* WHAT THE TASK ASKS:
The whole listing below must be printed again exactly, images excluded.

* DATASET ENTRIES:
☆ ☆ ☆ ☆ ☆
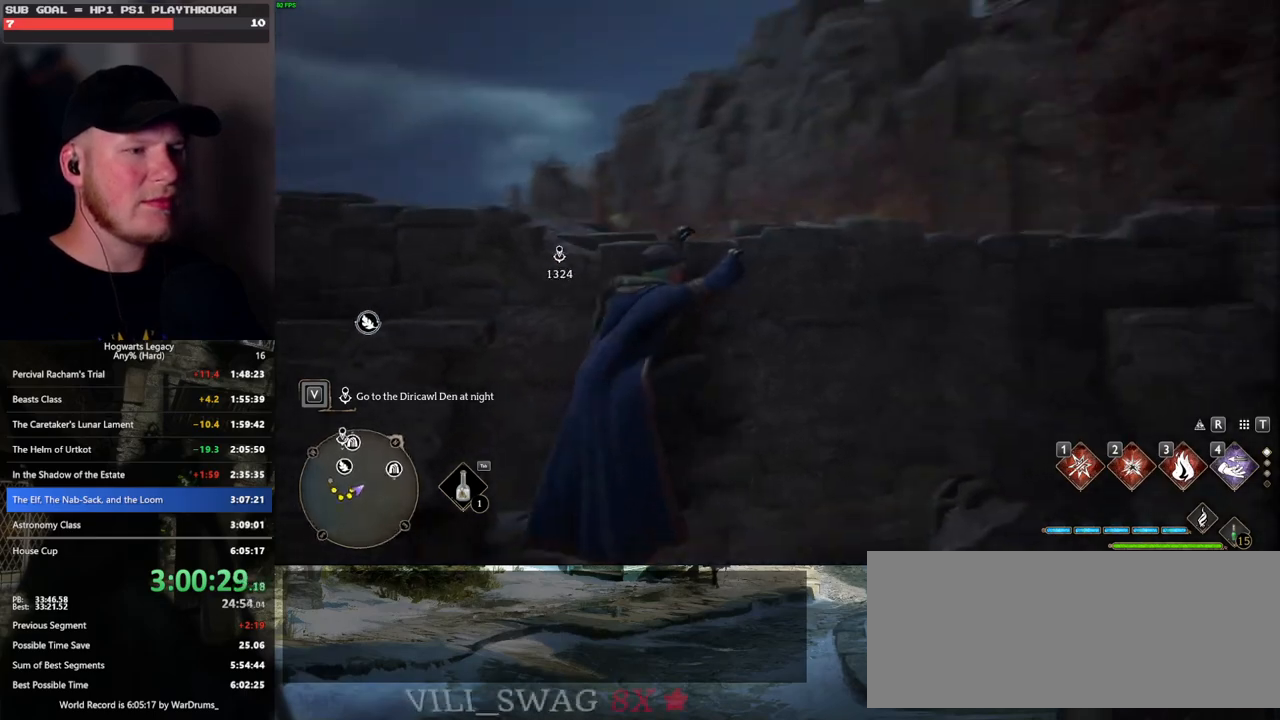
{"keys": ["a"], "mouse": [], "events": [[383, "a", "down"], [467, "w", "up"]]}
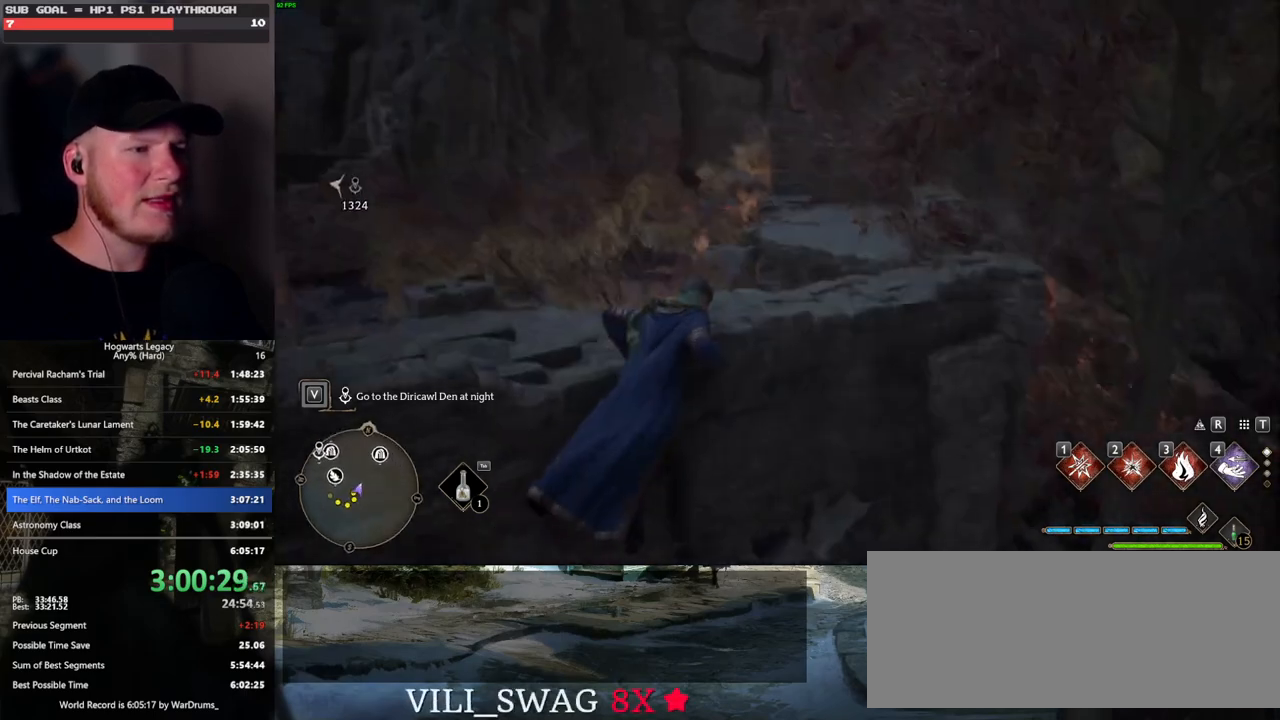
{"keys": ["w"], "mouse": [], "events": [[150, "w", "down"], [500, "a", "up"]]}
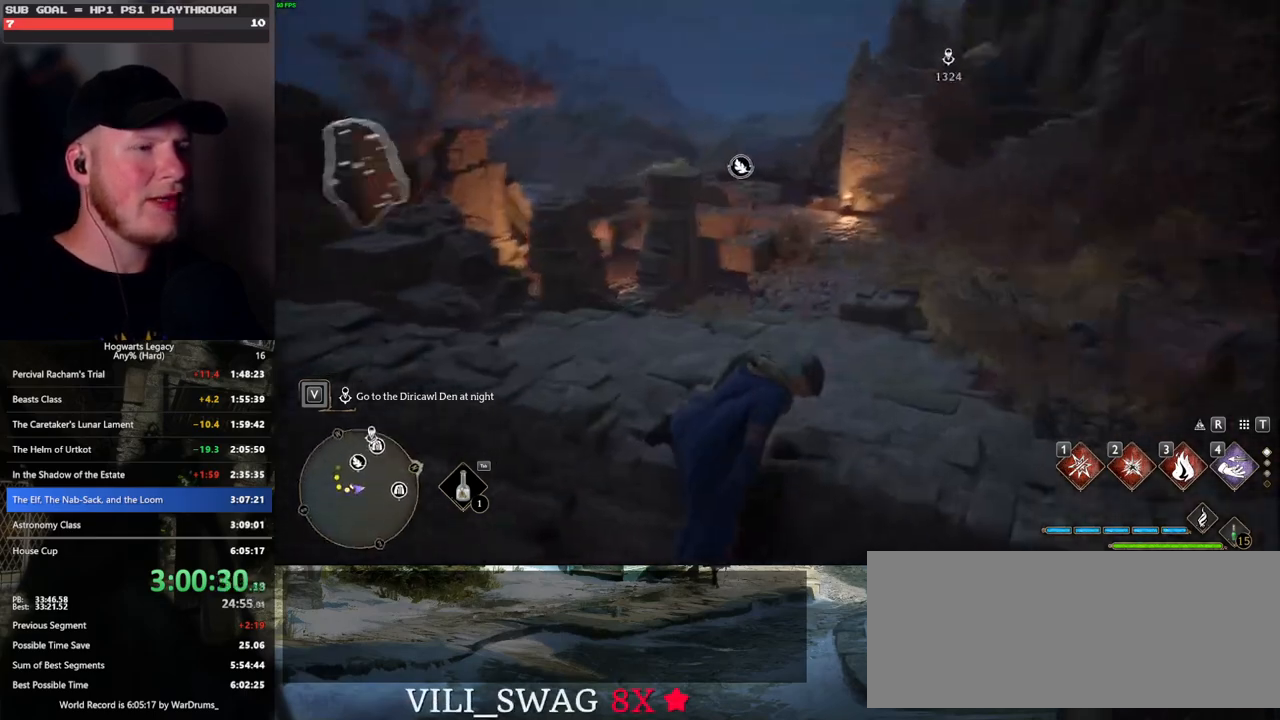
{"keys": ["w"], "mouse": [], "events": []}
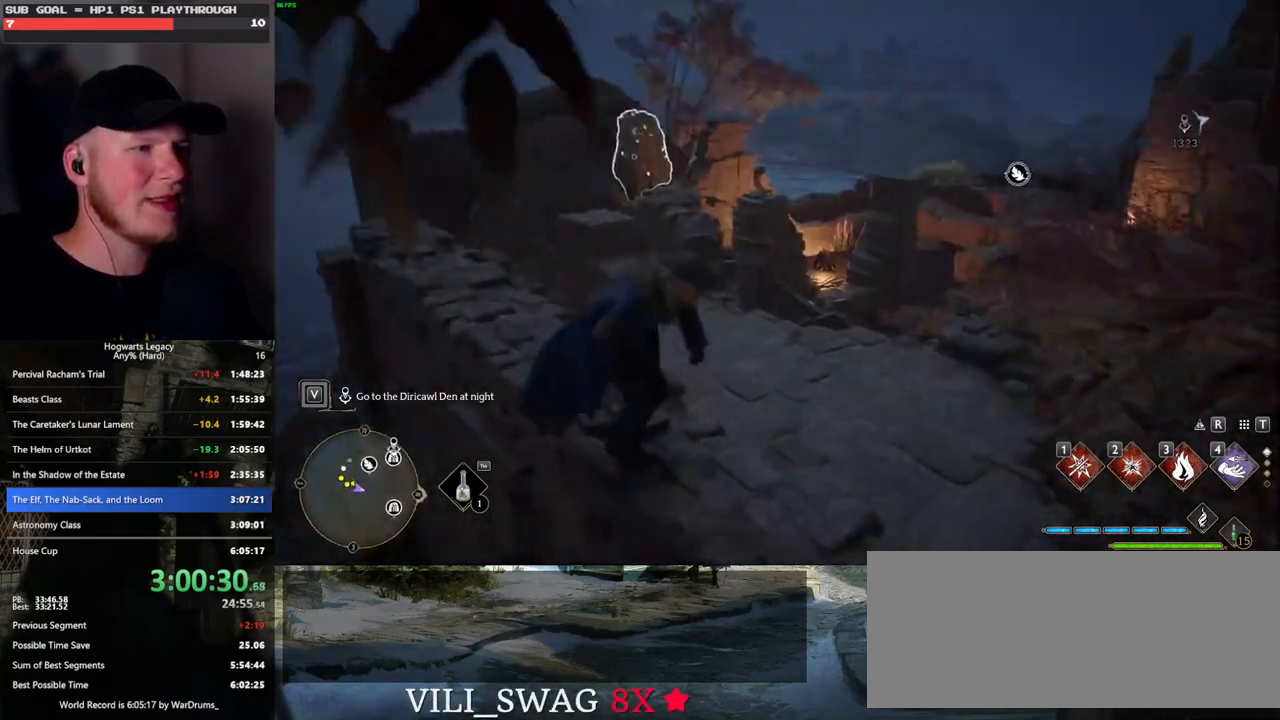
{"keys": ["w"], "mouse": [], "events": [[100, "2", "down"], [183, "2", "up"]]}
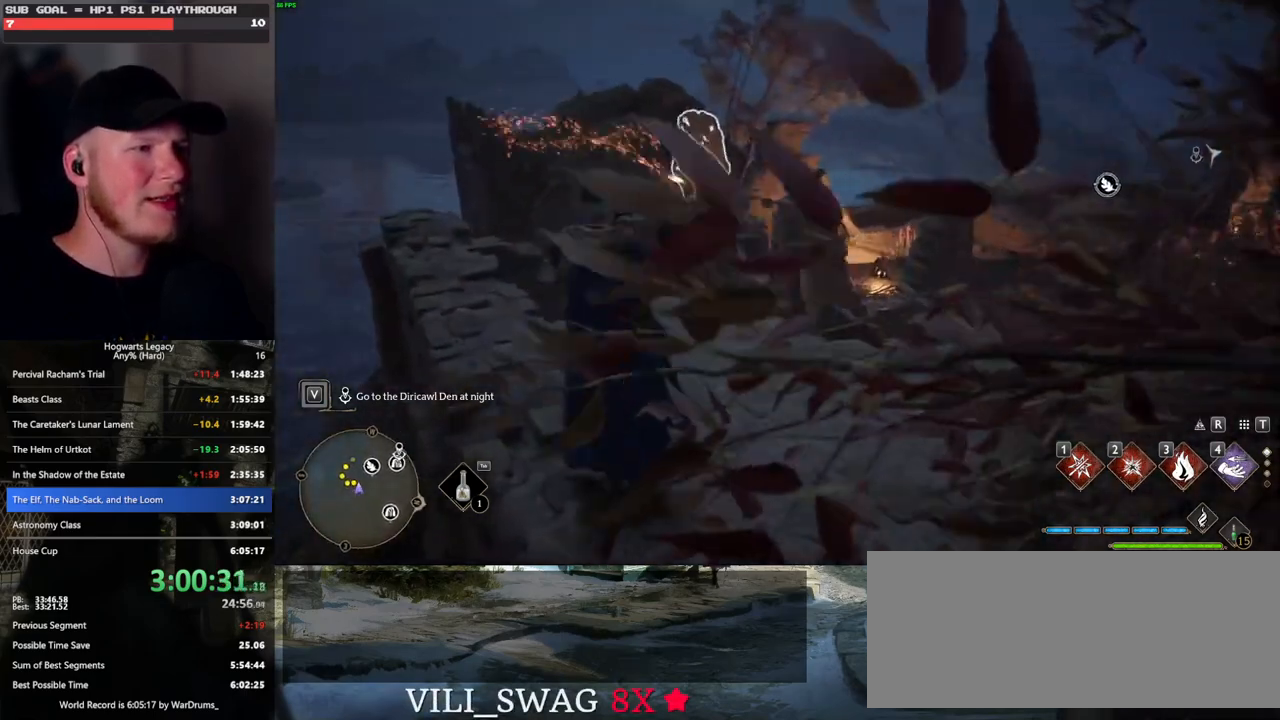
{"keys": ["w"], "mouse": [], "events": []}
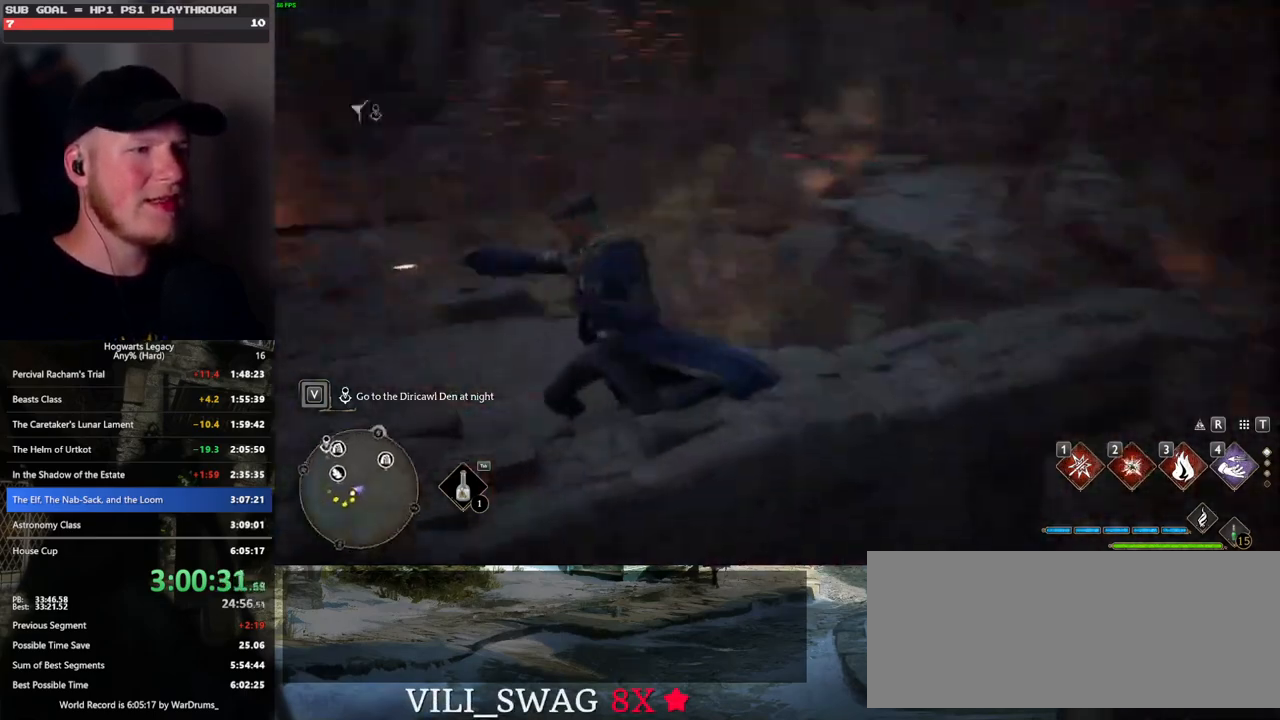
{"keys": ["w"], "mouse": [], "events": [[50, "2", "down"], [117, "2", "up"]]}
☆ ☆ ☆ ☆ ☆
* ANSWER TO THE PROBLEM:
{"keys": ["a"], "mouse": [], "events": [[383, "a", "down"], [467, "w", "up"]]}
{"keys": ["w"], "mouse": [], "events": [[150, "w", "down"], [500, "a", "up"]]}
{"keys": ["w"], "mouse": [], "events": []}
{"keys": ["w"], "mouse": [], "events": [[100, "2", "down"], [183, "2", "up"]]}
{"keys": ["w"], "mouse": [], "events": []}
{"keys": ["w"], "mouse": [], "events": [[50, "2", "down"], [117, "2", "up"]]}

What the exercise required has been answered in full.